Extracted information START
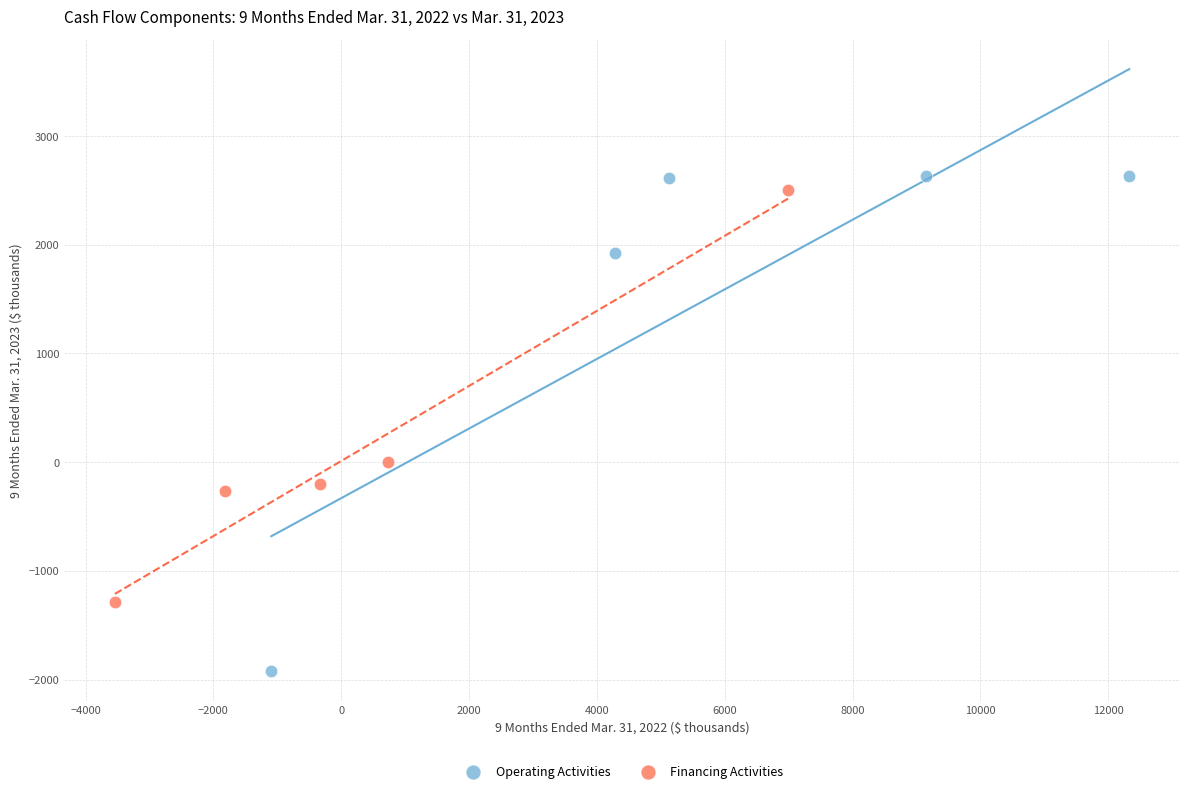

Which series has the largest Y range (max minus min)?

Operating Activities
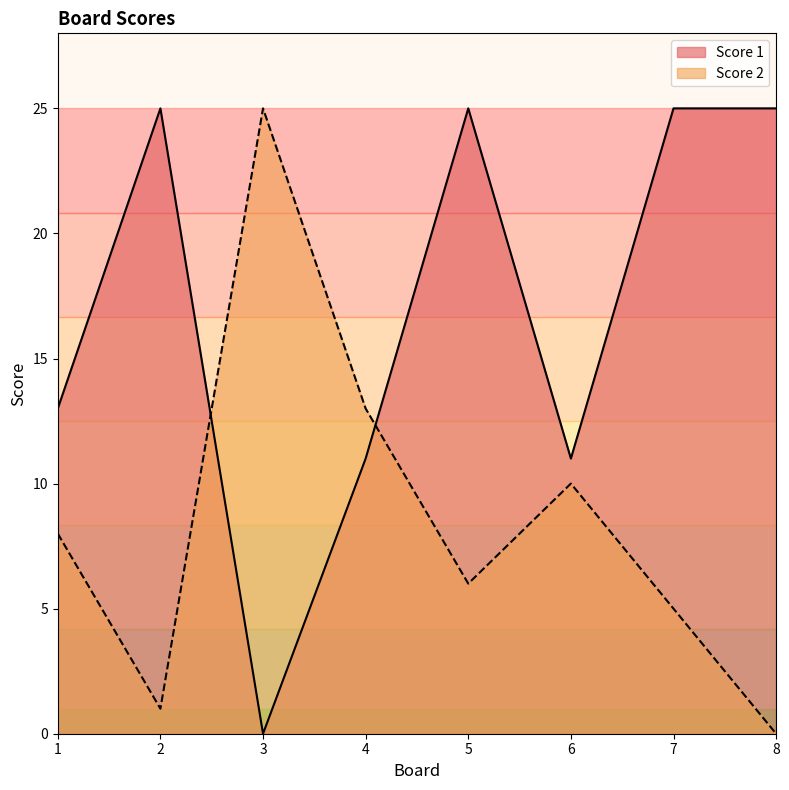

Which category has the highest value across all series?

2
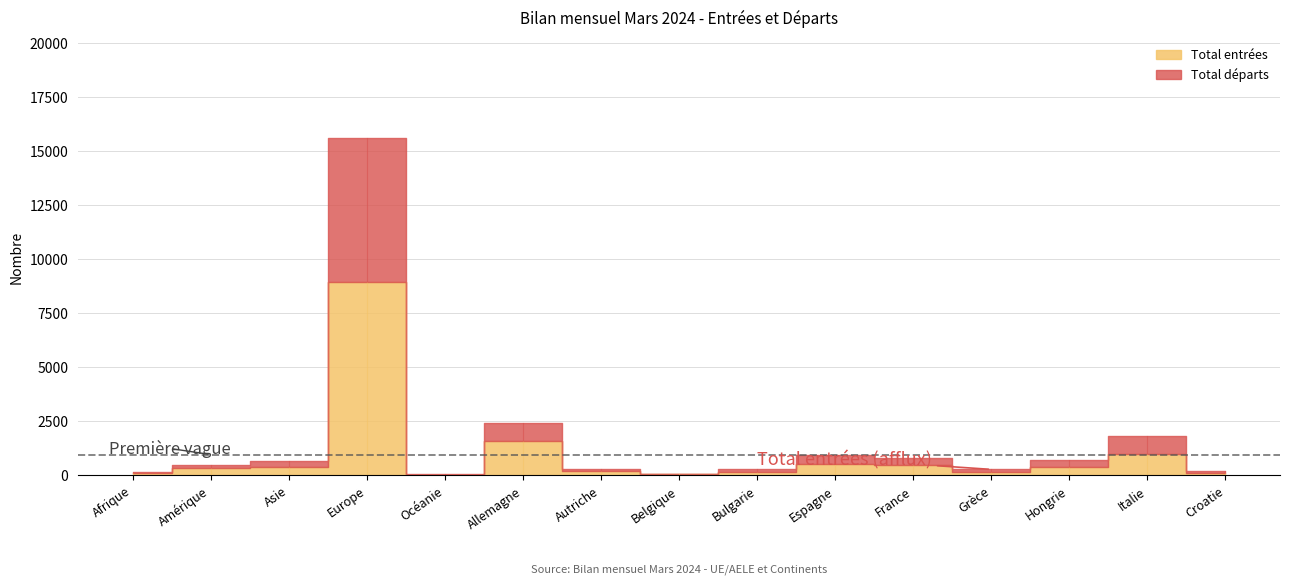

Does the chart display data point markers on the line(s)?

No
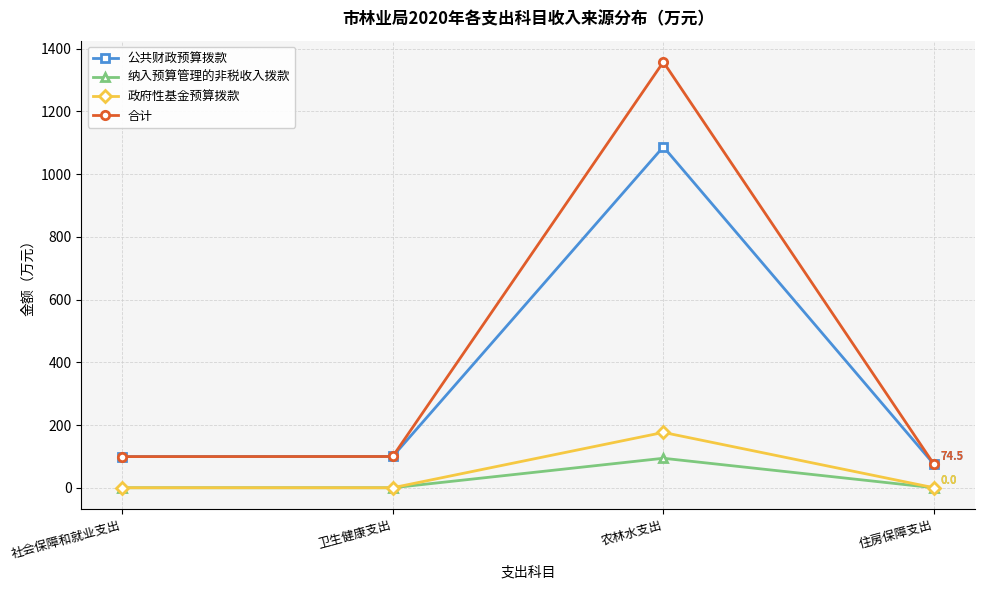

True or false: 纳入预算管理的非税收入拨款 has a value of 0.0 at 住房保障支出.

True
Extracted information END
Extracted information START
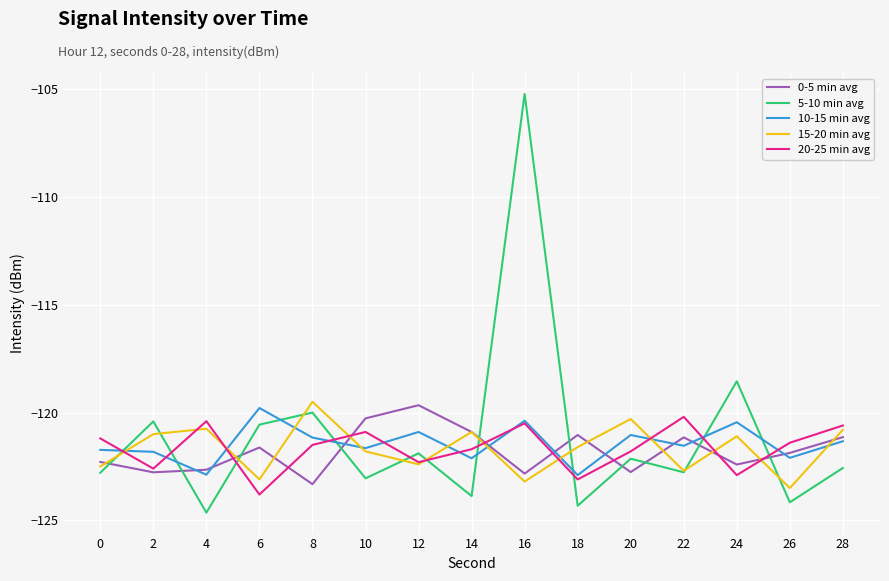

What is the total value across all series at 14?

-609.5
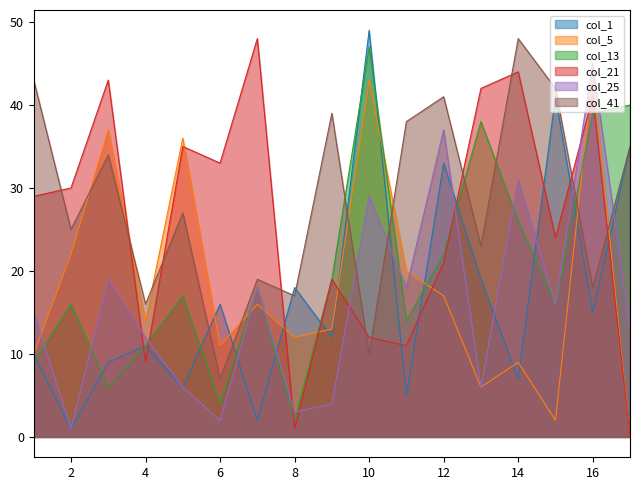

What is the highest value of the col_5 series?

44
Extracted information END
Extracted information START
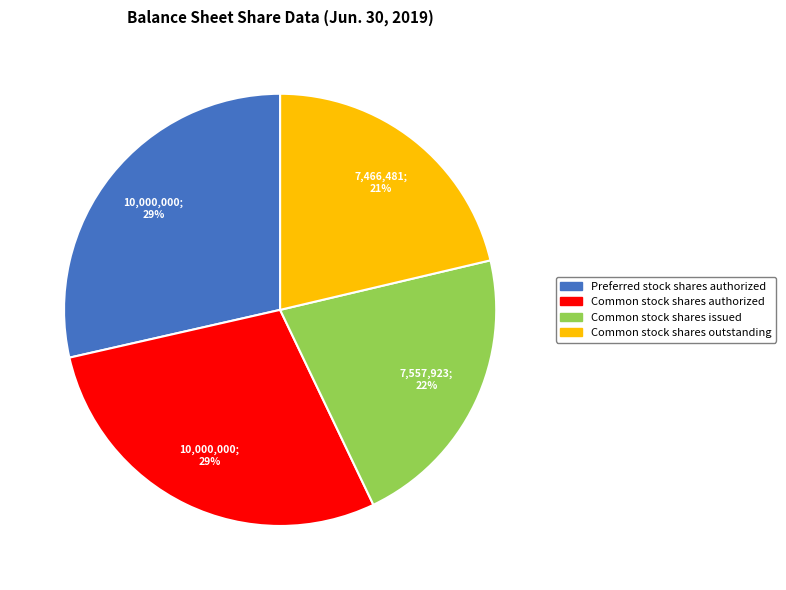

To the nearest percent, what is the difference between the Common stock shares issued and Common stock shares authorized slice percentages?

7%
Extracted information END
**Aim of the task**
Rewrite the stretch of rows from the line containing "Which series has" through the line containing "True or false: 纳入预算管理的非税收入拨款", replacing "highest value" with "largest value" and leaving everything else unchanged. Omit the pictures from your version.

**Written solution**
Which series has the largest Y range (max minus min)?

Operating Activities

Which category has the largest value across all series?

2

Does the chart display data point markers on the line(s)?

No

True or false: 纳入预算管理的非税收入拨款 has a value of 0.0 at 住房保障支出.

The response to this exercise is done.